Let the sun shine in
- By Carl Peckinpaugh
- Jan 07, 2001
With a new administration taking office, it is time to review some of the key principles of federal executive rulemaking. Foremost is the concept of public notice and comment, which is embedded in the Administrative Procedures Act.
Under the APA, a federal agency must provide advance public notice of its intention to issue most new rules and must seek and consider comments before finalizing them. Those "legislative rules" have the force of law.
But this process can be time-consuming, especially when it involves controversial subjects. For this reason, agencies occasionally try to achieve the same results less formally by adopting guidelines and other policy documents.
This has been especially true in recent years, with the Clinton administration using agency Web sites to disseminate policy statements without formal public notice.

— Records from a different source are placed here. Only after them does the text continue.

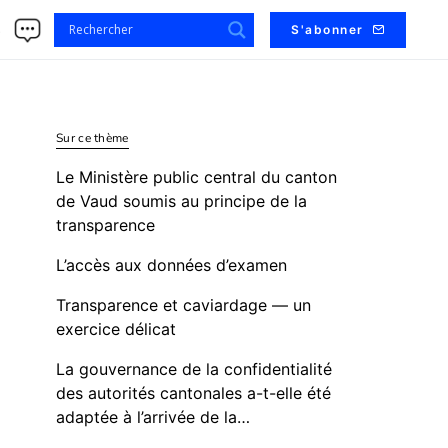
s
S'abonner
Sur ce thème
Le Ministère public central du canton
de Vaud soumis au principe de la
transparence
L’accès aux données d’examen
Transparence et caviardage — un
exercice délicat
La gouvernance de la confidentialité
des autorités cantonales a-t-elle été
adaptée à l’arrivée de la…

Fortunately, the courts have not hesitated to strike down such tactics when they violate the APA.
In general, APA requirements do not apply to presidential executive orders because the president is not an "agency" within the meaning of the APA. Still, most presidents have sought public comments before issuing significant executive orders to build support for their policies and to obtain other points of view.

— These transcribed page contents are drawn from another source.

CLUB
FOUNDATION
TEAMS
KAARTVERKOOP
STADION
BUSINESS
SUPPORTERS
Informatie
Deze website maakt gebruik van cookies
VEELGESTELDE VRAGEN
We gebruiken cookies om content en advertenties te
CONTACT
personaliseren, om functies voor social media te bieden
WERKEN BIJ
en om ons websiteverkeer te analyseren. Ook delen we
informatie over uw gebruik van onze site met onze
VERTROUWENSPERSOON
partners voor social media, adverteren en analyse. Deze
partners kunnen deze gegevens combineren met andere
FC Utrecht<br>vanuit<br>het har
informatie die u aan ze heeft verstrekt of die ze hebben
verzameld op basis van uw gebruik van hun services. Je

The value of proceeding this way was highlighted in May 1998 when President Clinton issued Executive Order 13083, dealing with federalism, to replace one issued by President Reagan.
The new order required, in part, that agencies provide an additional notice-and-comment period to state and local government officials before issuing certain new rules. Ironically, Clinton failed to provide any advance notice of his intention to issue the new order.

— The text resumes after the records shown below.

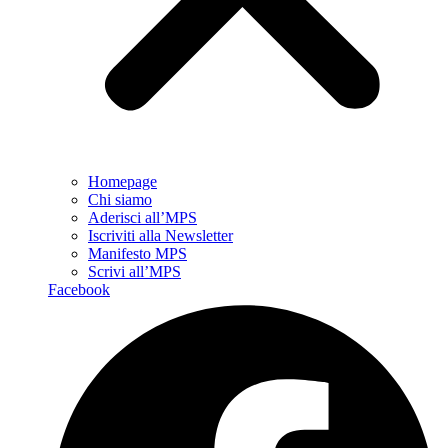
Homepage
Chi siamo
Aderisci all’MPS
Iscriviti alla Newsletter
Manifesto MPS
Scrivi all’MPS
Facebook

Almost immediately the president was forced to rescind Executive Order 13083 and to accept public comments before proceeding. In August 1999, Clinton issued Executive Order 13132, which replaced Executive Order 13083 and essentially restored the original order issued by Reagan.
In some cases, agencies have tried to limit public comment on controversial measures by using an informal working group to develop them. However, Congress enacted the Federal Advi-sory Committee Act in 1972 to ensure that advisory bodies could be used by agencies only in accordance with rules requiring them to operate publicly and fairly.
FACA violations are policed most commonly through private lawsuits filed by watchdog groups. The most noticeable example of this scenario was the President's Task Force on National Health Care Reform. The task force shut down when forced by the courts to operate in public.
Undoubtedly, the administration of George W. Bush will amend many rules adopted by Clinton. If administration officials want success, and in a way that builds support for Bush's goals, they will do a better job complying with the laws mandating public involvement.
Peckinpaugh is corporate counsel for DynCorp, Reston, Va.